Print exactly and only the lines that run from the one containing "ingredients contained in this soap" through the end of the material, please, omitting pictures.

Exercise input:
----------------
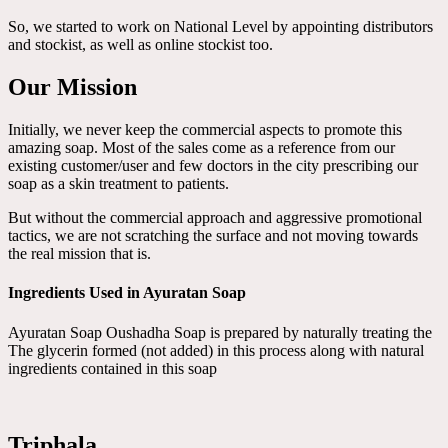
So, we started to work on National Level by appointing distributors
and stockist, as well as online stockist too.
Our Mission
Initially, we never keep the commercial aspects to promote this
amazing soap. Most of the sales come as a reference from our
existing customer/user and few doctors in the city prescribing our
soap as a skin treatment to patients.
But without the commercial approach and aggressive promotional
tactics, we are not scratching the surface and not moving towards
the real mission that is.
Ingredients Used in Ayuratan Soap
Ayuratan Soap Oushadha Soap is prepared by naturally treating the
The glycerin formed (not added) in this process along with natural
ingredients contained in this soap
Triphala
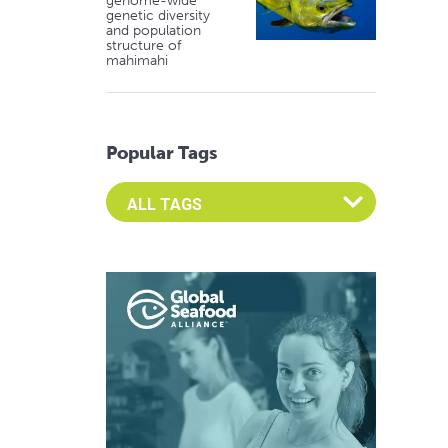
genome-wide
genetic diversity
and population
structure of
mahimahi
Popular Tags
Select an Advocate Tag to view it's posts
----------------
Task answer:
ingredients contained in this soap
Triphala
genome-wide
genetic diversity
and population
structure of
mahimahi
Popular Tags
Select an Advocate Tag to view it's posts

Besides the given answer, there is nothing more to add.